DATASET:
Start of Block
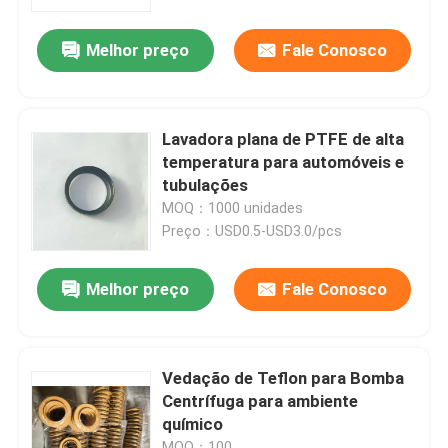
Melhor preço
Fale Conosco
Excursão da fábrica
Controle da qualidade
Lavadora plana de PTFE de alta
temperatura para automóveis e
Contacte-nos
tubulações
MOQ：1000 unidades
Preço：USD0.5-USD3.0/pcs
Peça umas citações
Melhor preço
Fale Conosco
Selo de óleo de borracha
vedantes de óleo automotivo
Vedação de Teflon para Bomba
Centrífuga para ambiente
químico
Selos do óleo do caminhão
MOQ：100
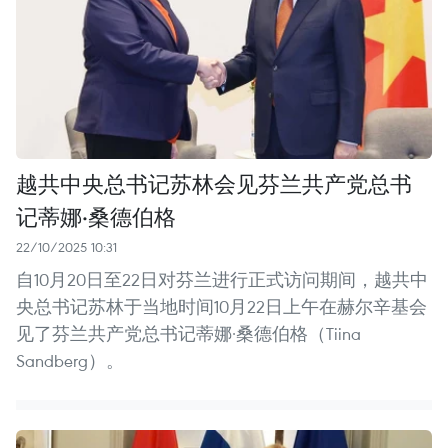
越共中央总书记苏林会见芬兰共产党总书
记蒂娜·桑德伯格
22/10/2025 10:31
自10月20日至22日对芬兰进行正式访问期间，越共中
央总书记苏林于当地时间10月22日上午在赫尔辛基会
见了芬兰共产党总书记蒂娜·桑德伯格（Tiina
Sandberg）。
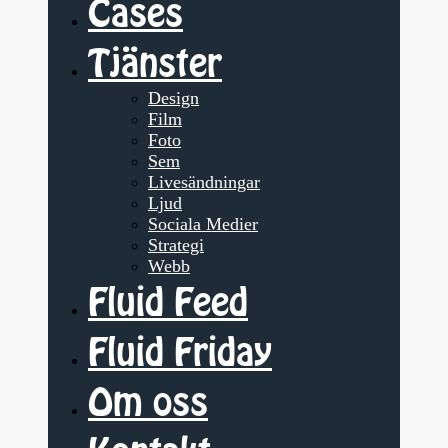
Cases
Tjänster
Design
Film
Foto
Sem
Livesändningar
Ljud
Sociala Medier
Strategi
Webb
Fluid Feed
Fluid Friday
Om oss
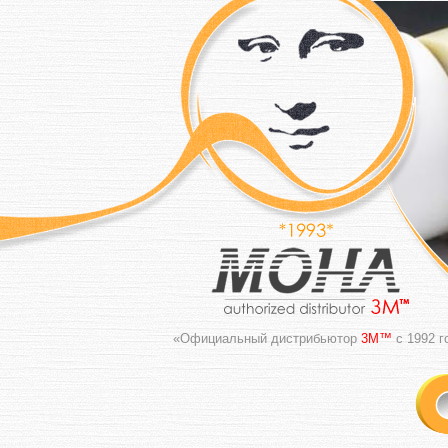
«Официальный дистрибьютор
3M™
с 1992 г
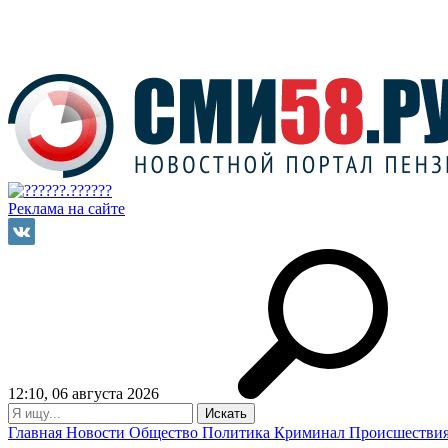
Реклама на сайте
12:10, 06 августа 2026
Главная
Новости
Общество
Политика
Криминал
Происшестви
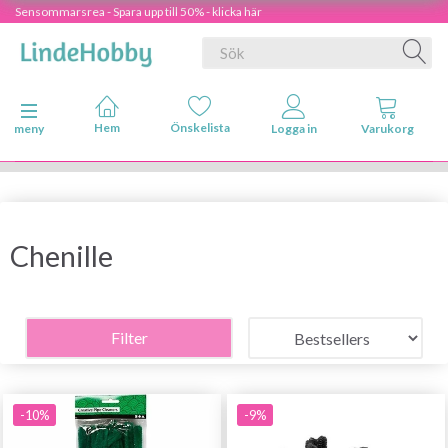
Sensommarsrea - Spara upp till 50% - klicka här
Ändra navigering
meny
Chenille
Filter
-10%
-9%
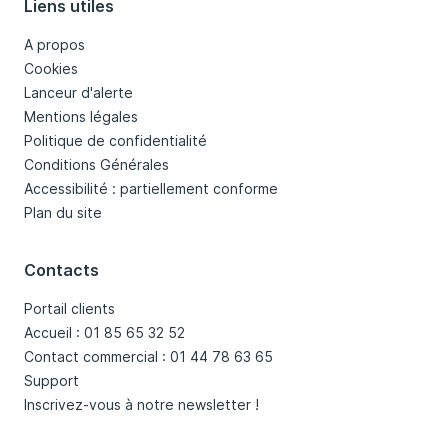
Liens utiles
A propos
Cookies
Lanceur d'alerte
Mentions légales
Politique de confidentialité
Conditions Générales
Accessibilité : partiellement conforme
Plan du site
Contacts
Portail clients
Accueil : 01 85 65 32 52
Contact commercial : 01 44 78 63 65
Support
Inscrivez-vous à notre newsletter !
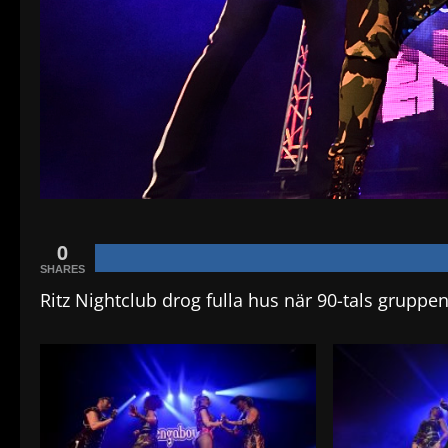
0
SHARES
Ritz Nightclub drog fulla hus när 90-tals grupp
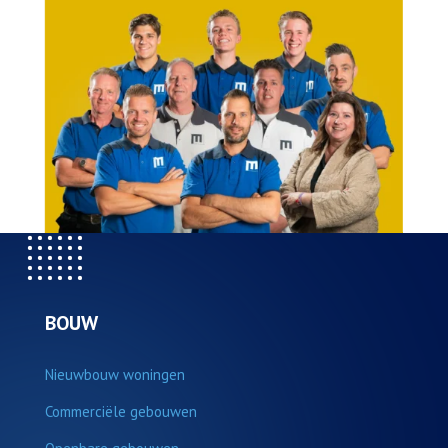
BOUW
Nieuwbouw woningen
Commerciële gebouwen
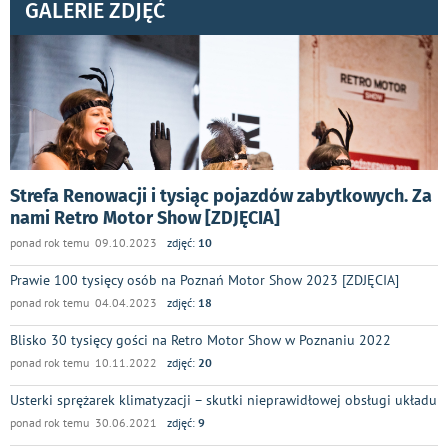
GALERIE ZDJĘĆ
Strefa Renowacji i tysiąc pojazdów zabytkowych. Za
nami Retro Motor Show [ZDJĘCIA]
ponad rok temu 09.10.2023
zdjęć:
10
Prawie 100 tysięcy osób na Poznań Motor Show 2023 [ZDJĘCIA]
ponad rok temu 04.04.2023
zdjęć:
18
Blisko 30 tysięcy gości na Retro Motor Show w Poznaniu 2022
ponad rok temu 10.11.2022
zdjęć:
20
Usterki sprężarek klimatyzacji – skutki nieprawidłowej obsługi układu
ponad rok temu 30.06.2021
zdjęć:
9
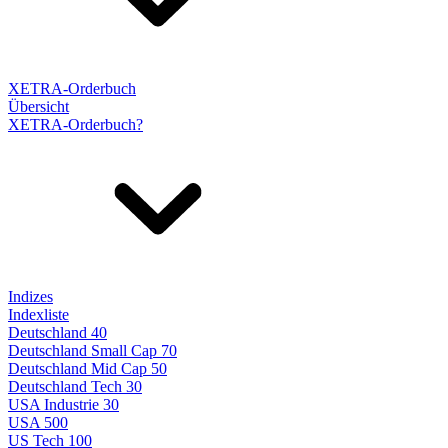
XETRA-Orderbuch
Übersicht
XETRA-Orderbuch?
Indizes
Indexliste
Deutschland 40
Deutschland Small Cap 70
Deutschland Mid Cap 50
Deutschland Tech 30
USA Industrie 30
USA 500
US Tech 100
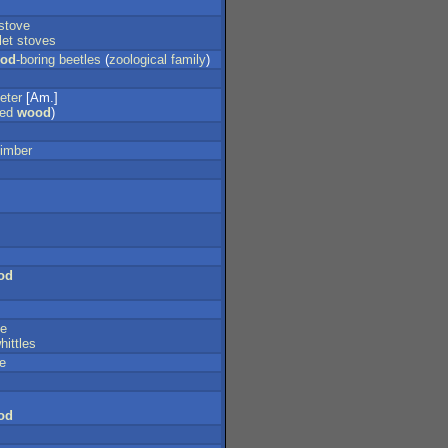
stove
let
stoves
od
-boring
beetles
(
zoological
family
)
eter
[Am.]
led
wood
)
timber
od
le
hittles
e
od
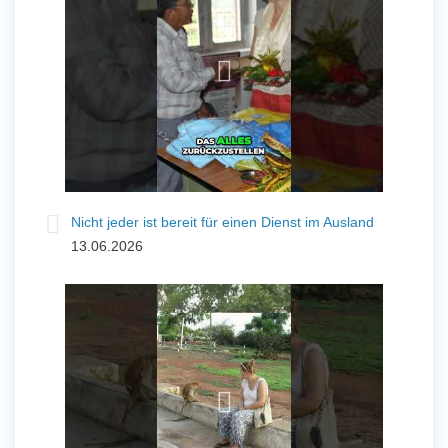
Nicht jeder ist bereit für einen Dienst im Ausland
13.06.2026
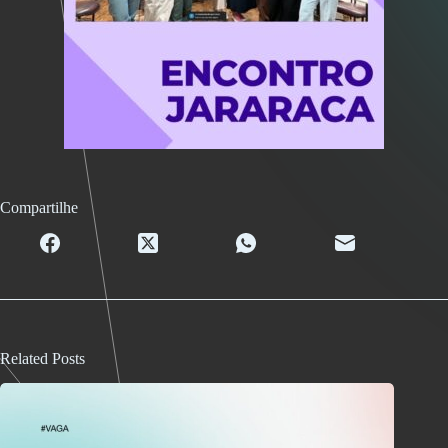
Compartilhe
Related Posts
End of Block
Start of Block
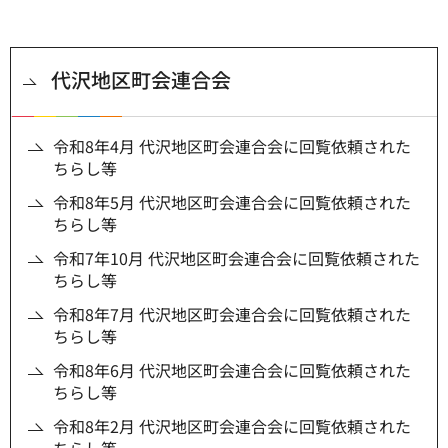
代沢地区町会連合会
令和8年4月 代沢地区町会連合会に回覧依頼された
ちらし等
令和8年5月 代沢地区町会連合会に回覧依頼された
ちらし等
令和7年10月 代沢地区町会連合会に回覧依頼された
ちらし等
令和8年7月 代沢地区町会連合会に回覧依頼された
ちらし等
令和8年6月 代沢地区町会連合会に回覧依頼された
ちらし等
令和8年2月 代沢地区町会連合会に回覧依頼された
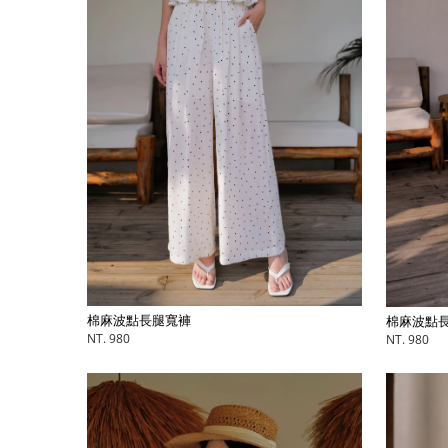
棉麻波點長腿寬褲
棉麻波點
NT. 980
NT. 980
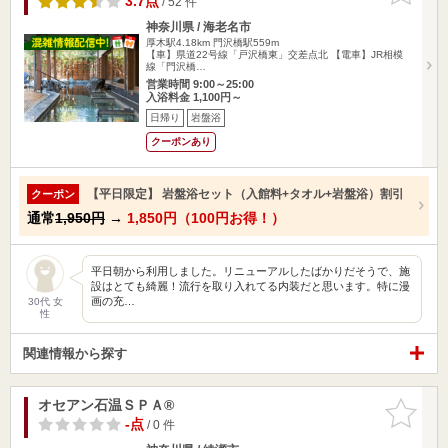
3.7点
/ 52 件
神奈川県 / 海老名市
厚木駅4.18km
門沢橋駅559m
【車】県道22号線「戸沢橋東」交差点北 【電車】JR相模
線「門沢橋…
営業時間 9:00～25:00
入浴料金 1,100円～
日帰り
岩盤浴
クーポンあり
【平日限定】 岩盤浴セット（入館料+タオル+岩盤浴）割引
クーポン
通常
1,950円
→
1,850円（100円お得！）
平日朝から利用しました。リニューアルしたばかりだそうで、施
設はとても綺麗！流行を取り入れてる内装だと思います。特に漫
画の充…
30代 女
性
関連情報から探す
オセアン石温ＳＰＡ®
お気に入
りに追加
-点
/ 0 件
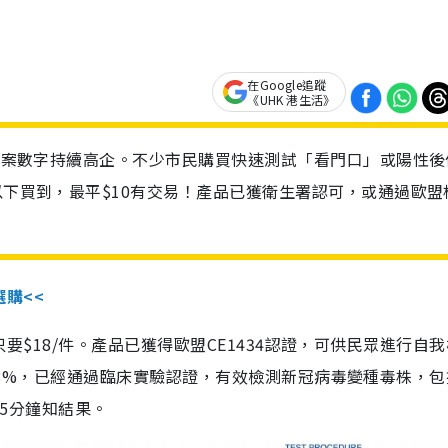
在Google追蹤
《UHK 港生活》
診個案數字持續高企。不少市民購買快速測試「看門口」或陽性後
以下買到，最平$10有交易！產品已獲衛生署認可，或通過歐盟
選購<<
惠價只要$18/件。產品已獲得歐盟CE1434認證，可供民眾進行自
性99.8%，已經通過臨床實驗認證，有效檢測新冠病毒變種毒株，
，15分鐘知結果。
End of Block
Start of Block
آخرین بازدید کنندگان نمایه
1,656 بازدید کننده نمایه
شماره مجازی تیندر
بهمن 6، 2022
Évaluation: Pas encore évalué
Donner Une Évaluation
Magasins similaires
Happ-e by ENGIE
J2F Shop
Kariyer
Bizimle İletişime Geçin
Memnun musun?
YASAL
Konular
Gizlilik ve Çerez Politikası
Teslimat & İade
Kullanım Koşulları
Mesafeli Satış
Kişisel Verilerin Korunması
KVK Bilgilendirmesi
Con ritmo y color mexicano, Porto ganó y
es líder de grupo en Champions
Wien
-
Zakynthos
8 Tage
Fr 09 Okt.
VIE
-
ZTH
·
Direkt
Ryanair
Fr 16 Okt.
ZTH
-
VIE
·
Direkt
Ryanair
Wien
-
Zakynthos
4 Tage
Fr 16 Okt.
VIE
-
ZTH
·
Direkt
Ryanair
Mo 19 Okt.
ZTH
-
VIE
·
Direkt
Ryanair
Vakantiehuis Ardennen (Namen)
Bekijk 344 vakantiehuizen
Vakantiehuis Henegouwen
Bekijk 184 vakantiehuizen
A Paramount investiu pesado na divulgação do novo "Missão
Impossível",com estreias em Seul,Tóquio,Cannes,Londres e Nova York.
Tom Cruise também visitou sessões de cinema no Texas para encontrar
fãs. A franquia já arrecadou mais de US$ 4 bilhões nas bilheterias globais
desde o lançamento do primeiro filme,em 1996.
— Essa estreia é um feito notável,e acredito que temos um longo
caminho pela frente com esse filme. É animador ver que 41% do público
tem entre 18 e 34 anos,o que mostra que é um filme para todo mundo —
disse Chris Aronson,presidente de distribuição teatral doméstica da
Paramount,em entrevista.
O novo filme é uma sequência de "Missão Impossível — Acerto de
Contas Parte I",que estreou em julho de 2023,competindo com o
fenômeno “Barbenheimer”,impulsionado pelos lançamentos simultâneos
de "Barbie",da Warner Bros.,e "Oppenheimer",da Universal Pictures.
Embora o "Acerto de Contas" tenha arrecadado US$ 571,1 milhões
End of Block
EXERCISE AIM: Your answer should consist of the lines from the line with "temos um longo" to the line with "US$ 571,1 milhões" above, repeated exactly, both ends included.

EXERCISE SOLUTION:
— Essa estreia é um feito notável,e acredito que temos um longo
caminho pela frente com esse filme. É animador ver que 41% do público
tem entre 18 e 34 anos,o que mostra que é um filme para todo mundo —
disse Chris Aronson,presidente de distribuição teatral doméstica da
Paramount,em entrevista.
O novo filme é uma sequência de "Missão Impossível — Acerto de
Contas Parte I",que estreou em julho de 2023,competindo com o
fenômeno “Barbenheimer”,impulsionado pelos lançamentos simultâneos
de "Barbie",da Warner Bros.,e "Oppenheimer",da Universal Pictures.
Embora o "Acerto de Contas" tenha arrecadado US$ 571,1 milhões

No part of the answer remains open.